Bisniss.com, JAKARTA — Asosiasi Budidaya Ikan Laut Indonesia (Abilindo) pesimistis produksi budi daya ikan laut akan meningkat pada 2019. Pasalnya regulasi yang berjalan dinilai kurang kondusif bagi dunia usaha.
Ketua Abilindo Wajan Sudja mengatakan ada kencenderungan produksi budi daya perikanan baik itu ikan, udang dan rumput laut kemungkinan turun dibawah 2,5 juta ton. Tren ini katanya sudah berlangsung sejak empat tahun terakhir belakangan.
"Produksi tidak akan beda jauh justru turun karena regulasi bukan menghidupkan tapi mematikan. Semua regulasi yang menghambat investasi," katanya, Rabu (14/11).
Adapun primadona budi daya perikanan adalah rumput laut dengan jumlah 700.000 ton/tahun, udang dengan produksi 300.000-400.0000 ton/tahun dan bahkan bisa mencapai 500.000 ton. Menurutnya 90% dari perikanan budi daya merupakan produk ekspor tapi sayangnya peraturan pemerintah tidak terlalu mengakomodirnya.
Wayan menyebutkan bahwa salah satu regulasi yang dinilai menghambat adalah Permen KP no 32/2016 tentang kapal pengangkutan ikan hidup. Peraturan ini, katanya, telah menyebabkan 85% usaha budi daya ikan kerapu dari Aceh hingga Tual bangkrut akibat akses kapal buyer dari Hong Kong dibatasi.
Namun, hal ini dibantah oleh pejabat KKP. Direktur Jenderal Perikanan Budidaya KKP Slamet Soebjakto meyakini volume ekspor kerapu tahun ini bahkan bisa mencapai 7.500 ton dengan nilai total US$40 juta kendati sempat mengalami penurunan pada 2017. Berdasarkan data Badan Pusat Statistik (BPS), sampai dengan Juli 2018, volume ekspor kerapu mencapai 3.939,39 ton. v“Tahun depan ekspor kerapu masih bisa tumbuh 5%--10% karena permintaan dari negara importir masih cukup baik,” jelasnya.
Slamet juga meyakini bahwa penerapan Permen KP 15/2016 tentang Kapal Angkut Ikan Hidup yang kemudian direlaksasi menjadi Permen KP 32/2016, bukan penyebab utama koreksi ekspor kerapu pada tahun lalu.
Menurut Slamet, dari catatan BPS, volume ekspor ikan kerapu hidup Indonesia umumnya akan meningkat pada Agustus dan mencapai puncaknya antara Desember dan Januari tahun berikutnya, atau pada saat menjelang musim imlek.

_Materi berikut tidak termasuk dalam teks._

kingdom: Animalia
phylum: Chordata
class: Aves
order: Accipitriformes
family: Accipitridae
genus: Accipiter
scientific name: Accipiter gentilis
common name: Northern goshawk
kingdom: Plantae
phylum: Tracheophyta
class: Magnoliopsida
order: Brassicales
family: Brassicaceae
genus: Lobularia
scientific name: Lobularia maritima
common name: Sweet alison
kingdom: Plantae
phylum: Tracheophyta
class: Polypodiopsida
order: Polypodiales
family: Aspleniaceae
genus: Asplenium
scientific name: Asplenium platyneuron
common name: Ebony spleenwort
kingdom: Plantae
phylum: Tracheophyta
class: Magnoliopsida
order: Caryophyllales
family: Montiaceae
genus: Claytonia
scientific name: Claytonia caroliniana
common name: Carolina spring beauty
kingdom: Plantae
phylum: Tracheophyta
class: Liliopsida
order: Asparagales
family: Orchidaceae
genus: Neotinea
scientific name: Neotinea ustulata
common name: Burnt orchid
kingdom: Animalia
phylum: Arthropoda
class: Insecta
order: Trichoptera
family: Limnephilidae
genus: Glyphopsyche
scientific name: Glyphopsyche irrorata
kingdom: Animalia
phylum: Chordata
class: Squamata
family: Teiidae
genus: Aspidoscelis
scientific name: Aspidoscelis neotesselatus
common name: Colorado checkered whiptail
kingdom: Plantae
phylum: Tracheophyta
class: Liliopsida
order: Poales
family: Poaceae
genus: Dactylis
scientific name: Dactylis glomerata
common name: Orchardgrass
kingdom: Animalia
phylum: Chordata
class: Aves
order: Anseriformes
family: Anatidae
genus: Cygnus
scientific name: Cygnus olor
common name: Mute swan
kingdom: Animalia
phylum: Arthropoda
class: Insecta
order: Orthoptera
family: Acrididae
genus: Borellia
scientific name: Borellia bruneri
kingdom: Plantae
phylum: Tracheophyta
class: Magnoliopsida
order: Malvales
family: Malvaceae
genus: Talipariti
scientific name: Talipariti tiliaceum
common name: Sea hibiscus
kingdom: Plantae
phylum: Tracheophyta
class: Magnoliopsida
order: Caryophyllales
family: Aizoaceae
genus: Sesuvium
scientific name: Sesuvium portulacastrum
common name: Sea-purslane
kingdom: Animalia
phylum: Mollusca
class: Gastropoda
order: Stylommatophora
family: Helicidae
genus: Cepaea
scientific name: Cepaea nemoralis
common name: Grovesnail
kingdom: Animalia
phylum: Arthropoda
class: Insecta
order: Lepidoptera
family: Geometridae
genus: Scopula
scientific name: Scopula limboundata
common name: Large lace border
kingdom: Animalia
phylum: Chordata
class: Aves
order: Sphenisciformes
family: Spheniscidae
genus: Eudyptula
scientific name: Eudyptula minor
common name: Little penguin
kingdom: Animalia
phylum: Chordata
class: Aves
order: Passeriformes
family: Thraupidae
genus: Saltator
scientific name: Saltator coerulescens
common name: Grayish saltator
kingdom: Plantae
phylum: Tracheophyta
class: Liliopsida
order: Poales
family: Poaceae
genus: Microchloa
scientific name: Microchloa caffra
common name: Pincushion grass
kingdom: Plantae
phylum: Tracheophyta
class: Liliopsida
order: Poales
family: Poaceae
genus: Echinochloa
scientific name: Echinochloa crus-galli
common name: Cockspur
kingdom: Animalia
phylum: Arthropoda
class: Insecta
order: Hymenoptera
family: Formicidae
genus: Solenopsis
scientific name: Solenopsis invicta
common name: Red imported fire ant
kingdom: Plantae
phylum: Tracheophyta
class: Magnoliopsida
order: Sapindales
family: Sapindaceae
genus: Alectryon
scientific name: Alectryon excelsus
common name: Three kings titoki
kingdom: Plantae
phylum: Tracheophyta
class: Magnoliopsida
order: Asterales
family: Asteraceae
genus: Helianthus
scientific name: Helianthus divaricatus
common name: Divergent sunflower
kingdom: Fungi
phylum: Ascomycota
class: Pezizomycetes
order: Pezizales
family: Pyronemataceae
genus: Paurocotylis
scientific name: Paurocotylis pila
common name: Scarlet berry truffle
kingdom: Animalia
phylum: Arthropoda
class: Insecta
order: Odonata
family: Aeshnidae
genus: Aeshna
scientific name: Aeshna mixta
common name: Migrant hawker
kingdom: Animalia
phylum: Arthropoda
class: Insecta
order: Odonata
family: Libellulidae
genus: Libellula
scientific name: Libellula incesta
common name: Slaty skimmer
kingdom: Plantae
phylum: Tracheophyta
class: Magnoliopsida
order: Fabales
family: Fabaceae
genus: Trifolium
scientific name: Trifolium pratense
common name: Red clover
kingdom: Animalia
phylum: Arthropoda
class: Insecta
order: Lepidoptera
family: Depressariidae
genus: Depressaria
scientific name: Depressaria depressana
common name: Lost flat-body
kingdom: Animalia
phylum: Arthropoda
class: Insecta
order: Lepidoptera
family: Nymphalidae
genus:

Sementara itu, dalam periode Februari sampai Agustus awal pada tahun yang sama umumnya akan menurun.
Adapun, tren ekspor kerapu hidup, yang menjadi komoditas terbanyak, selama 5 tahun terakhir memang cenderung mengalami penurunan pada Mei—September. “Hal ini terbukti bahwa setelah September, ekspor kerapu hidup dari Indonesia kembali mengalami peningkatan.”
Pemberlakuan aturan tersebut, diakuinya memang memberikan efek penurunan trip kapal pengangkut yang tidak bisa beroperasi di wilayah perairan Indonesia karena adanya pengaturan titik pelabuhan pengumpul. Namun, tambahanya, berdasarkan data BPS, justru terjadi peningkatan volume kerapu ekpsor per trip kapal dari 1.974 ekor per trip pada 2015 menjadi 2.769 ekor per trip di 2017.